Hacen unos años fui de invitada a la casa de una amiga, muy bien, rica toda la comida el ambiente y el trato. La señora madre de mi amiga era profesora, ya saben ocupada. Me sorprendió mucho un letrerito que tenia su cocina y hasta en cierta forma gracioso, y peculiar para mi, yo dizque muy amante a cocinar también agobiada por el trabajo y el tiempo... Me di cuenta la esclavitud a que todas nos vemos sometidas en querer alimentar a nuestras familias. En resumen decía: “Cocina Cerrada Los Domingos”. Así aprovechamos en comer afuera en restaurantes, aunque muchos cascarrabias solo quieran quedarse en la casa, o a veces los canes familiares de los Domingos que a veces no hay escapatoria de cocinar.
Lo que quiero decir con toda esta redundancia es “planear por anticipado”. ¡Tiempo! Recuerden es la clave. Así nos sentiremos más motivadas y menos agobiadas cuando cocinemos. Recuerden que “para cocinar hay que estar de humor.”
Desayuno:
Empezando por el café, chocolate caliente o un té con pan o arepa de maíz. Yaniqueques, pastelitos, mangú con huevos o salami, avena caliente, maicena, revoltillo de huevos con víveres, casabe con aguacate, etc. Ponche de huevos, Otros servidos en restaurantes, comedores o fondas familiares, cocido, mondongo, víveres con carne. “Salir sin desayunar es como salir desnudo a la calle.”

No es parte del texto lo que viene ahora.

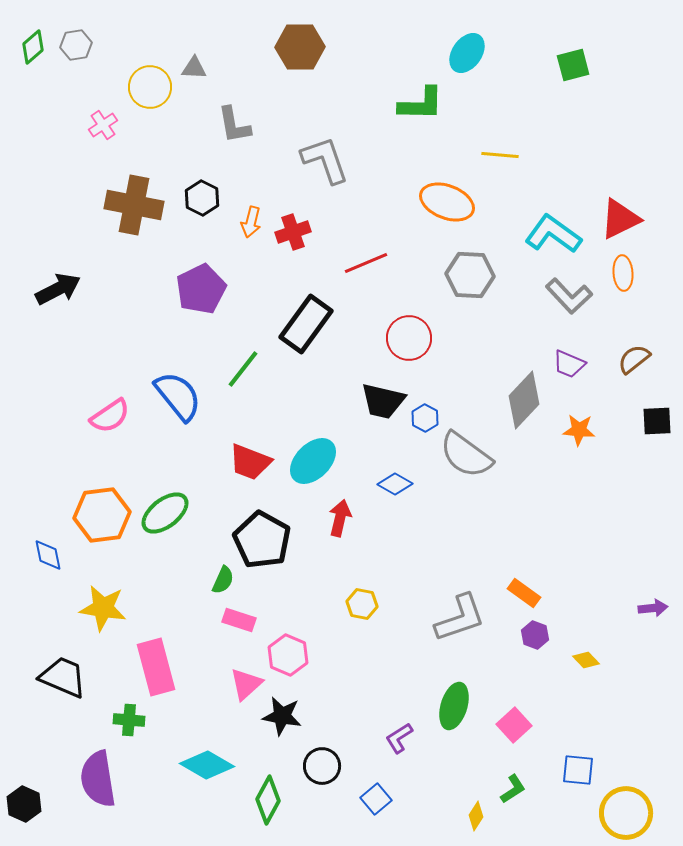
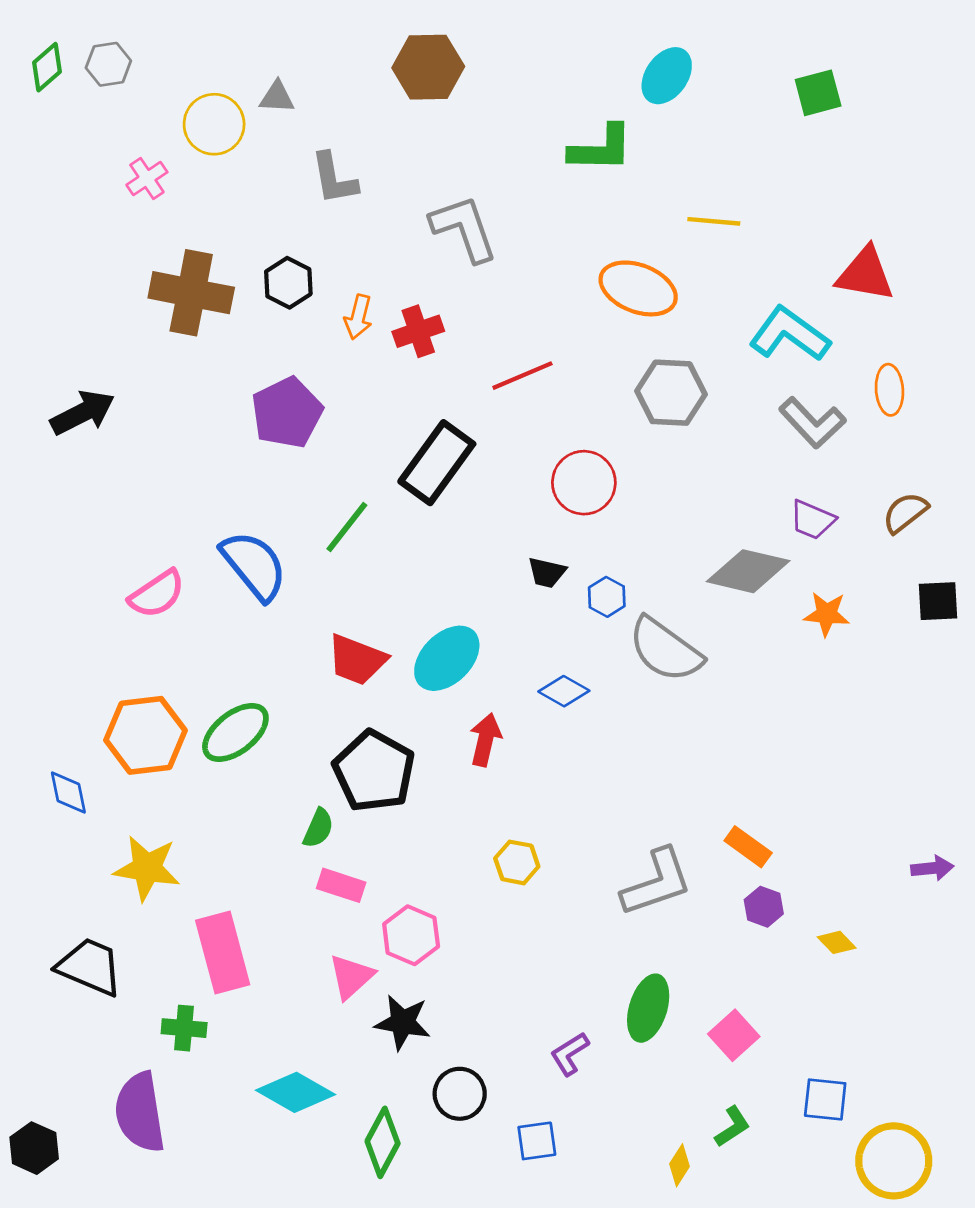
red triangle: (620, 219) -> (865, 274), moved, turned 36
gray diamond: (524, 400) -> (748, 571), turned 60
black trapezoid: (383, 401) -> (547, 573), size x0.6
blue square: (376, 799) -> (537, 1141), turned 32

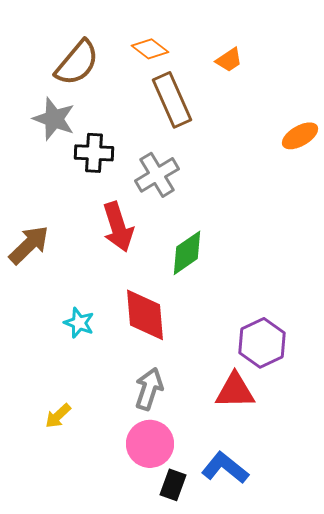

Almuerzo o La Hora de la Comida:
El mediodía. Entre 12:00 p.m. y 2:00 p.m. Casi todo se paraliza. La mayoría de los comercios cierran sus puertas, las escuelas terminan su horario matutino, los noticieros de la radio están en su segunda tanda, es cuando el calor y el sol están en su punto. Las carnes guisadas con arroz y habichuelas, moros, locrios, asopaos, todo lo que contenga arroz es lo que mas se consume acompañados de ensaladas, guineos, aguacate o fritos maduros. Esta es la hora sagrada para comer los alimentos más importantes y pesados del día, además de la siestecita aunque sea en una mecedora y el cafecito para recargar las baterías y seguir con la rutina.
Cena:
Esta a veces es ligera o pesada según se sienta el hambre. De nuevo los víveres sino se comieron en la mañana y sus diferentes compañas. Panes, arepas u otros cereales preparados con azúcar. Sopas o sancocho. Los espaguetis con pan, frikitakis, gabiao, chicharrones, tostones, chimichurri, etc. y se visitan los restaurantes y frituras.